# [ASSIGNED TASK]
Filter the records below for the word "Exfoliante". Keep each line that has it.

# [RECORDS FOR THIS EXERCISE]
- - -
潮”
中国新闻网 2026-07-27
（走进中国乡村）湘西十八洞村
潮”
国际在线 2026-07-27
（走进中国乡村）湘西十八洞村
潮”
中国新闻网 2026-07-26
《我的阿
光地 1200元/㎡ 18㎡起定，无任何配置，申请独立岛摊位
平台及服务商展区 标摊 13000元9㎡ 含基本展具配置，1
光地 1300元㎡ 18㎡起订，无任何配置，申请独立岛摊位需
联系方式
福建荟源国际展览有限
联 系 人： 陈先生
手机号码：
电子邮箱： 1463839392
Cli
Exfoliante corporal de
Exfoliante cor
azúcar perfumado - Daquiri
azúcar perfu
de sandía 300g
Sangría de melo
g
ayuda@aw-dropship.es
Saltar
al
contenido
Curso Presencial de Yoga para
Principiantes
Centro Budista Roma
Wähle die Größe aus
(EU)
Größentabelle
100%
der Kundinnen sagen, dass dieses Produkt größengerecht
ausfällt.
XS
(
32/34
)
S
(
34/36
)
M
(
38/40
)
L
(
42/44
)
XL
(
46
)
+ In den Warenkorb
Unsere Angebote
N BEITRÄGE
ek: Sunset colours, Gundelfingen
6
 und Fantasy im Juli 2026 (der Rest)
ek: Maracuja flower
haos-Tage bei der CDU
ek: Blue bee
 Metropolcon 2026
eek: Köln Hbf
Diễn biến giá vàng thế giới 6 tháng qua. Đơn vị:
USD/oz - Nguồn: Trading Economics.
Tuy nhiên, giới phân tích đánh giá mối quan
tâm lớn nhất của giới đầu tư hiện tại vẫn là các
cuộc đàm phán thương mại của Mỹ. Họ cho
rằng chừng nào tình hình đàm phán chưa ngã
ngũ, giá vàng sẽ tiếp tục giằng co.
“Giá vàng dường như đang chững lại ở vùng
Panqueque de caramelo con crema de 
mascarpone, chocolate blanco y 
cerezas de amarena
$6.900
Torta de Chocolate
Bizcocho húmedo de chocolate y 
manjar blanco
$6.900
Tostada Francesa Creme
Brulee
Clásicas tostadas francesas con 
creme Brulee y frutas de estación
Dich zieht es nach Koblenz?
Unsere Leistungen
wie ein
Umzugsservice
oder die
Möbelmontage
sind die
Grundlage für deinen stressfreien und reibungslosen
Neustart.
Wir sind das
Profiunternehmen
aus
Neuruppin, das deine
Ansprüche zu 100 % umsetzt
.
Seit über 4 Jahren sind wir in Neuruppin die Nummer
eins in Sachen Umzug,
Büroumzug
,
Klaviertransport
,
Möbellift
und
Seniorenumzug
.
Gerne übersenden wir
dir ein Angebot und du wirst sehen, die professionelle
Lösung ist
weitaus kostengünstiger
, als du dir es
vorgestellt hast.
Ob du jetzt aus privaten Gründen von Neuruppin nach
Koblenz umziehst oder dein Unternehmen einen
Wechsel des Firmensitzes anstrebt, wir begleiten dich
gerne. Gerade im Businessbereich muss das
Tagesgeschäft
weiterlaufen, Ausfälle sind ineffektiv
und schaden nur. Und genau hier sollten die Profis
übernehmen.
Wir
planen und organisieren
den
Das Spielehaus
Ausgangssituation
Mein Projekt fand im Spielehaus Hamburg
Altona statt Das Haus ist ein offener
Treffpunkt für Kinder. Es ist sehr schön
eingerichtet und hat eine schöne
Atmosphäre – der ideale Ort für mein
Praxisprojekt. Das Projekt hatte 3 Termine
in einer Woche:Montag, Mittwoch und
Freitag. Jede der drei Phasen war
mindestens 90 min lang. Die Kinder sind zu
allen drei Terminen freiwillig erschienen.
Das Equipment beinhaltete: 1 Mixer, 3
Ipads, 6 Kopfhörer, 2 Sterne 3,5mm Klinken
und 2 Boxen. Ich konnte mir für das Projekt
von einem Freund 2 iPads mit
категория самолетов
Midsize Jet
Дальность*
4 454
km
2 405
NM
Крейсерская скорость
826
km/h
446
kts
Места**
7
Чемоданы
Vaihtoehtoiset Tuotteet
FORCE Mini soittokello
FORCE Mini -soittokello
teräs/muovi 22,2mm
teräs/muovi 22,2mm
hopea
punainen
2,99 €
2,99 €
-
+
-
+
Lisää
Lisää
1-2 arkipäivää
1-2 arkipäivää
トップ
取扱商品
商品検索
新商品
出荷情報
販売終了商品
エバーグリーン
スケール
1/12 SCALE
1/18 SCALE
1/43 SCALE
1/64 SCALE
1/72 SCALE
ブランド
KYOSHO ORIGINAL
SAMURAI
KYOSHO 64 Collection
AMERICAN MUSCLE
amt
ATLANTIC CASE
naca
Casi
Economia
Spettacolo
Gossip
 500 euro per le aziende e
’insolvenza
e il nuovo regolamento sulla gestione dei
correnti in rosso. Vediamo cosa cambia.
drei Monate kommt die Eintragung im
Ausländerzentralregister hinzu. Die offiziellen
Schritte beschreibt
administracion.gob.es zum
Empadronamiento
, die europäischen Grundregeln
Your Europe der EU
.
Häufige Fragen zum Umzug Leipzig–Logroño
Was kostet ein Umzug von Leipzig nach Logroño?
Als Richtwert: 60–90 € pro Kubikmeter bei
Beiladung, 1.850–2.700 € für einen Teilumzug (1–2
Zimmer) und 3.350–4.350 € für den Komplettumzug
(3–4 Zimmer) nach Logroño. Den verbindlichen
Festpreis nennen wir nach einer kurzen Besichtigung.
- - -
# [TASK ANSWER]
Exfoliante corporal de
Exfoliante cor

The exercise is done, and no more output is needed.